Recently a fast food company made the national news for having some of its employees, mostly hourly workers, sign non-compete agreements. Traditionally, most who sign non-compete agreements are executives who have knowledge of intellectual properties or people on the ground floor of a startup. Not in the case of this sandwich shop though. Should there be any question, an attorney would likely say it is legal to have any employee sign a non-compete agreement if certain criteria are met.
In this specific situation, the agreement requires workers to not take a job at a competing sandwich shop for two years. Here, competing is defined as a shop that earns more than 10% of its revenue from sandwiches, and is within three miles of one of their existing franchise locations.
What Determines if a Non-Compete Agreement Like This Is Legal?
Non-compete agreements are becoming more common in today’s workforce and they don’t require much to be enforceable. A non-compete agreement is legal if:
- It is in exchange for something. In the case of a fast-food restaurant worker, the individual received a job. If an employee is already hired and the store wants them to sign an agreement, they must be given something extra. This could be a raise, promotion, or some other benefit.
- There is a business purpose to the non-compete agreement; such as protecting trade secrets or other proprietary information.

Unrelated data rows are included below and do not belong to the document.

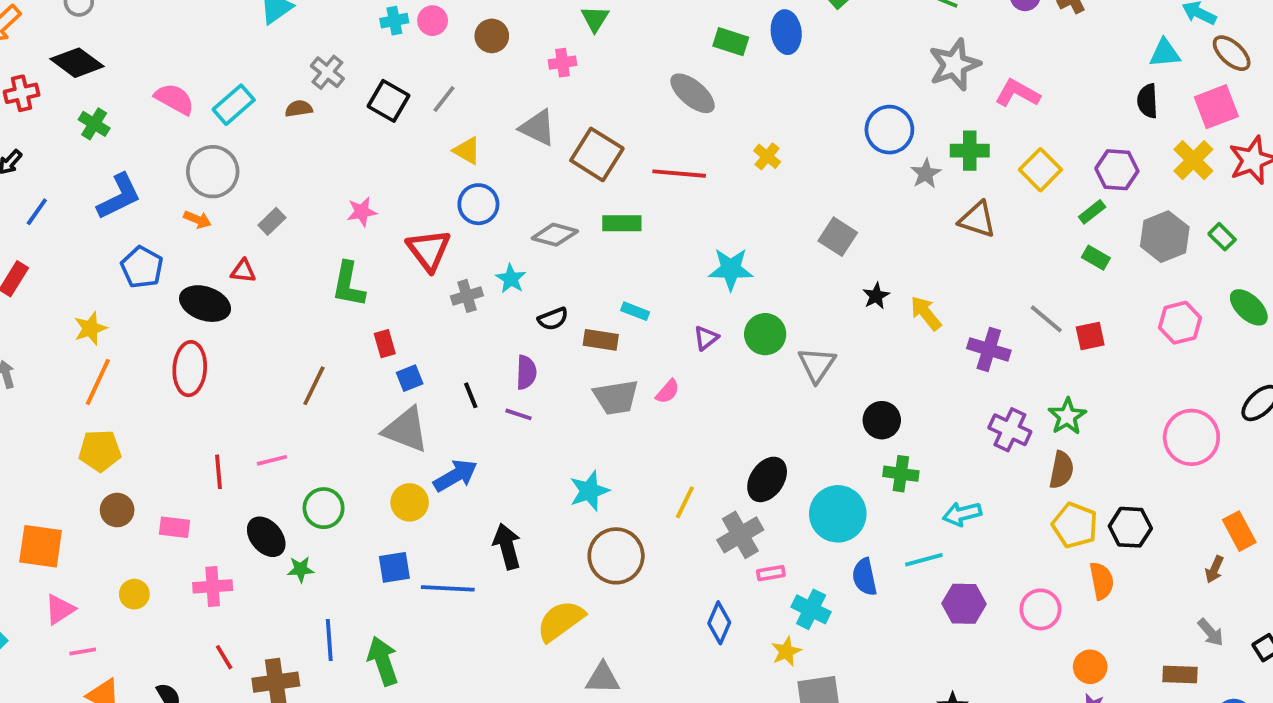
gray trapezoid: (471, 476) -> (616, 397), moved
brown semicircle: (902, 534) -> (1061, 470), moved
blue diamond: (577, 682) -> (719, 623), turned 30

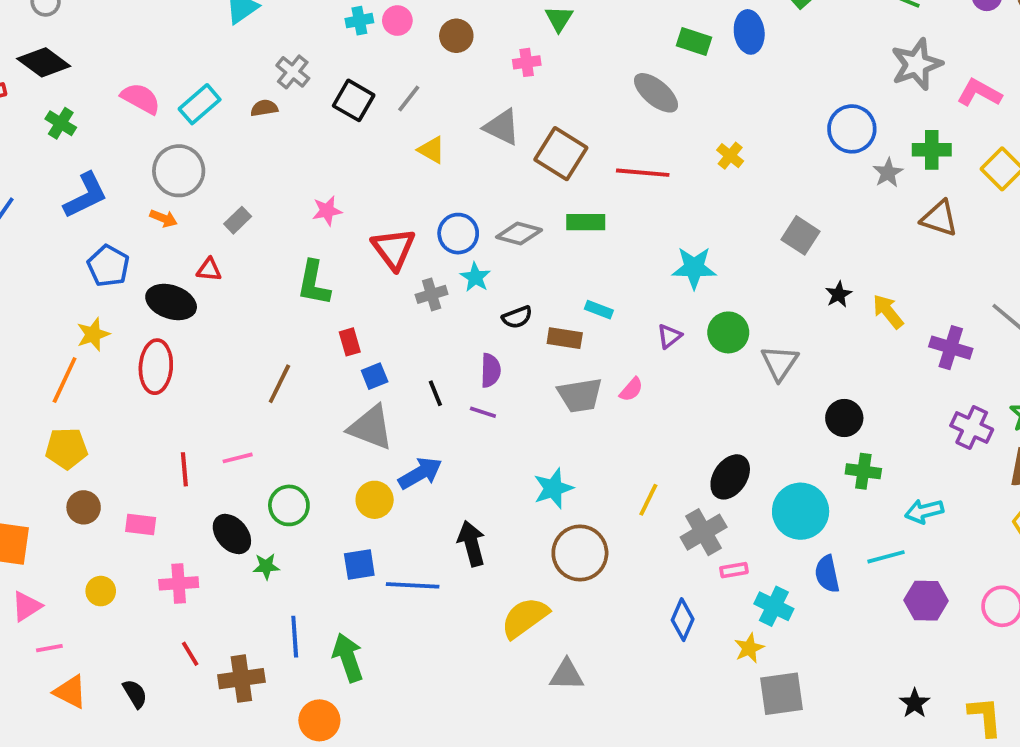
blue circle: (478, 204) -> (458, 234), moved
yellow star: (90, 328) -> (93, 334), moved

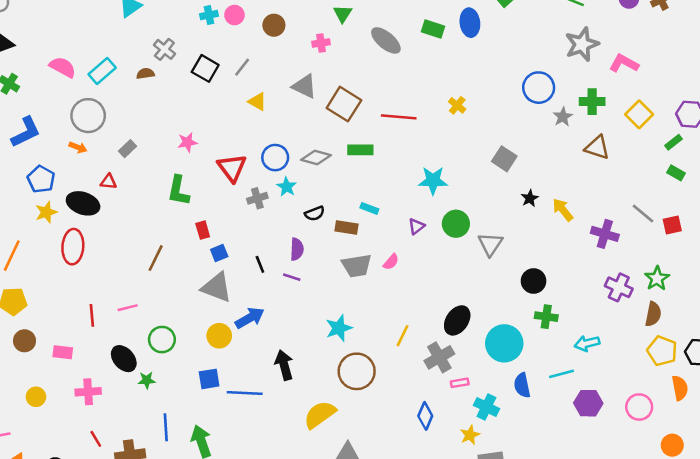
gray ellipse: (656, 93) -> (386, 40), moved
yellow star: (93, 334) -> (46, 212), moved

- The restrictions of the non-compete agreement must be reasonable. The limitations to the area probably will be limited by your business or industry, and a time restriction of a few years is a usually reasonable.
What has upset some people who don’t like the fast food employees signing a non-compete is the idea that these minimum wage workers may have a hard time finding another job close to their homes because of the non-compete clause. This case could end up in the courts to find out if line workers from a fast food franchise pose a risk to the overall corporate business.